On his first full day with his new team in a new hemisphere and a new world, Minnesota United striker Luis Amarilla threw his first snowball in the air and kicked it into scattering pieces while he reaffirmed what he told Loons coach Adrian Heath one day on the phone.

He has come all this way from his Paraguayan home to score goals.

"I promised him 25 goals," Amarilla said, "and I think that's something I can do."

If he can do so, that'll put him in rare MLS air. It would have made him fourth in the league in goals scored last season, behind only the 34 goals by LAFC's Carlos Vega, the 30 by L.A. Galaxy's Zlatan Ibrahimovic and the 27 by Atlanta's Josef Martinez.

When United executives analyzed last season, they concluded what their team lacked most was goal scorers. By acquiring Amarilla on loan with an option to buy from a club in Argentina's first division, the Loons now possess a player they discovered only after Heath went to Ecuador in November to scout another player and came away smitten with Amarilla instead.

After 15 minutes, Heath called team technical director Mark Watson back in Minnesota and told Watson, who was watching the game himself by satellite 3,000 miles away, they might have found their guy.

"There weren't enough goals on the team last year and we had to make the necessary adjustments to solve that," Watson said. "We feel that Luis is that player. He had all the things that no one but Adrian knows he wants in a striker."

From the footage they watched and the people they called, Heath and Watson has the energy, intelligence, professionalism, work rate, scoring instinct and movement around the goal as well as the kind of youth, promise and humility they sought.

He is 24, the same age as the Argentine attacking midfielder, Emanuel Reynoso, United is intent on signing in an MLS where young South American players are becoming the rage.

Watson called Amarilla's arrival a "long-term play" that gives his team the option to make him much more than a one-year loan. Amarilla scored his first United goal in his 45 minutes played during a preseason game Saturday in Florida.

"We are expecting 25 goals, we've been told that's a given," Watson said, his tongue firmly in cheek. "We expect Luis to play well and we'll move forward from there."

Amarilla is coming off a breakout season in which he scored 19 games in 24 games for Ecuador's Universidad Catolica, on loan from the same Velez Sarsfield club in Argentina that now has loaned him to United.

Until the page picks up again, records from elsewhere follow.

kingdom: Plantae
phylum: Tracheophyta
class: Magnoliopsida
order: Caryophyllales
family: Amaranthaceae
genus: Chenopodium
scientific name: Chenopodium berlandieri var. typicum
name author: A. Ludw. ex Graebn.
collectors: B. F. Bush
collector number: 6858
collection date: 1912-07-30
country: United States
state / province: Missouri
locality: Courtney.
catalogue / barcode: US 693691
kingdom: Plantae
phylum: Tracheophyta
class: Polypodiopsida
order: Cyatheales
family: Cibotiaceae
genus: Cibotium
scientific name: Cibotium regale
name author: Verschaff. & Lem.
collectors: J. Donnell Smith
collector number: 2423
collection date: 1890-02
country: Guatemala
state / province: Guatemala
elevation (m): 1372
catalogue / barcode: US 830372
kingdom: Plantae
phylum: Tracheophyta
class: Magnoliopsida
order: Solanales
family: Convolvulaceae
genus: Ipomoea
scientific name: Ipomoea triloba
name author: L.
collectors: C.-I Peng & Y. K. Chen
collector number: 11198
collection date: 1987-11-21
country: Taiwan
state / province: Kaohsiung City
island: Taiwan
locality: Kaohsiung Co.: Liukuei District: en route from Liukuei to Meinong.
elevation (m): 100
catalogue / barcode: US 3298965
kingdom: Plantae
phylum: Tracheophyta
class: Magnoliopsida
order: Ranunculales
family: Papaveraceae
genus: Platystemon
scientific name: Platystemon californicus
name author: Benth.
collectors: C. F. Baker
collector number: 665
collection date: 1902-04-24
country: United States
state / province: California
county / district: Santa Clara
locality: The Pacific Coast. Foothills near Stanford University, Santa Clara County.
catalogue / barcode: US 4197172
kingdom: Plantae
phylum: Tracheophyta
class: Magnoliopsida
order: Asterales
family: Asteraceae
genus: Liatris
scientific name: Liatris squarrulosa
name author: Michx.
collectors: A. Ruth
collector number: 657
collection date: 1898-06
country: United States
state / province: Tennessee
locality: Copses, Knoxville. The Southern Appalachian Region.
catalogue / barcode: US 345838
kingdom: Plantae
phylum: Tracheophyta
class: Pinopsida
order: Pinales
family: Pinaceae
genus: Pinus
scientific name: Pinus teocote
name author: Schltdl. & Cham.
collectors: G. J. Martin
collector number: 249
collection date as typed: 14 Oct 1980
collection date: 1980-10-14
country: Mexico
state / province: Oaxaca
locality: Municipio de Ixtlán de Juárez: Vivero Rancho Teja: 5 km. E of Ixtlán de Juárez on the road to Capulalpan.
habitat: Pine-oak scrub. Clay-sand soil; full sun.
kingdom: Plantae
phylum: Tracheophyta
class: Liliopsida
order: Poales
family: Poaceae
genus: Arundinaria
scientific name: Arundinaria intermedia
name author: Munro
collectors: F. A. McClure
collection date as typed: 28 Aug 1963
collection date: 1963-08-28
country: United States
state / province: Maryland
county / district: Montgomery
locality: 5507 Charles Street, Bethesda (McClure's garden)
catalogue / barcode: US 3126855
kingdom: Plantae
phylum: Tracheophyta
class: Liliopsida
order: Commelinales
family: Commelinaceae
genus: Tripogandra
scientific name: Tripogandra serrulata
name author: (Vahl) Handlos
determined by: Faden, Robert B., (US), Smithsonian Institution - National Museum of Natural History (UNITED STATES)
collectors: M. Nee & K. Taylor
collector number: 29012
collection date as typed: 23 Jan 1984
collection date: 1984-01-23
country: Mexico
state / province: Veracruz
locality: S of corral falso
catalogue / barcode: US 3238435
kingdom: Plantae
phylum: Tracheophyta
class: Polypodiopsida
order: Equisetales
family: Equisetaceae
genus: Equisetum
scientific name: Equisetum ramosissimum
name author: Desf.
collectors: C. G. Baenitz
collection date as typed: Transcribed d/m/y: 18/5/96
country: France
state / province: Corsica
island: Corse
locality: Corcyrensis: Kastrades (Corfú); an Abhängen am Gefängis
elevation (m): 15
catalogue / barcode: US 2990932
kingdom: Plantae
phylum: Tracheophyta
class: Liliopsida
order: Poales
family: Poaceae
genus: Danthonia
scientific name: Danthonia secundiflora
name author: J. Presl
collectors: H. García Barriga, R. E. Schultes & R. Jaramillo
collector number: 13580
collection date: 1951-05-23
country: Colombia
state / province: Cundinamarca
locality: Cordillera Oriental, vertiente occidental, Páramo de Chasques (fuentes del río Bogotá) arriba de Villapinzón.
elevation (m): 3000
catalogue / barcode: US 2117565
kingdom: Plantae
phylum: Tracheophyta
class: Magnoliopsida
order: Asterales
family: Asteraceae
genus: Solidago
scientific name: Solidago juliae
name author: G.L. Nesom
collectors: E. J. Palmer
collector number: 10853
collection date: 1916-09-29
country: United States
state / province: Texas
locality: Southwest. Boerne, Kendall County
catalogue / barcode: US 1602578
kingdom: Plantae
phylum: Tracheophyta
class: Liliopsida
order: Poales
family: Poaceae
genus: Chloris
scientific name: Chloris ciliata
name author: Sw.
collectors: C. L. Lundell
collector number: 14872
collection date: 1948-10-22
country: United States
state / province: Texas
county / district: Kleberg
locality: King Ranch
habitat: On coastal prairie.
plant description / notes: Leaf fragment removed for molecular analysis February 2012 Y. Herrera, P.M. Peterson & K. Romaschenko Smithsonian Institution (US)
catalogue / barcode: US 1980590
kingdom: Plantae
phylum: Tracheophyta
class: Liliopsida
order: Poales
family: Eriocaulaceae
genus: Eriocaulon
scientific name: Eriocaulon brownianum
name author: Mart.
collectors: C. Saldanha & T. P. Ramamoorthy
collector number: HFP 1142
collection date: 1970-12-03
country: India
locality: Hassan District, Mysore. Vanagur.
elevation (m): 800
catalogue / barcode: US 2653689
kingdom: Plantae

That single season is something of an aberration that Heath and Watson concluded after doing their homework came from a lack of opportunity earlier in his career.

From scouting that one game to watching Amarilla basically play one scrimmage Saturday, Heath sees a lot of the striker he once was in England's first division in Amarilla.

"We call it 'The Fox in the Box,' " Heath said. "He has the knack. It's a trade some people can pick up and learn or you're born with it. I think he has that in abundance."

Amarilla consulted with fellow countryman and Portland Timbers veteran Jorge Moreira about MLS and the USA and decided to swap continents because of the success Paraguayan attacking midfielder Miguel Almiron, who is one year older, has had with Atlanta United and now the Premier League's Newcastle United.

Amarilla opened an introductory news conference Sunday by saying in English, "Very happy to be here and … yes." Most of the rest was conducted with a translator.

He called Almiron a "huge influence" and said conversations he had with Heath and Watson struck "that personnel connection that made me feel welcomed and prepared to come up here."

"A lot of players from South America are making it a goal for themselves and eventually end up playing here," Amarilla said. "That's now starting to come here. It's a bit of my journey now. [Almiron] left a huge mark. I want to be able to represent my country in that way and leave my stamp here as well."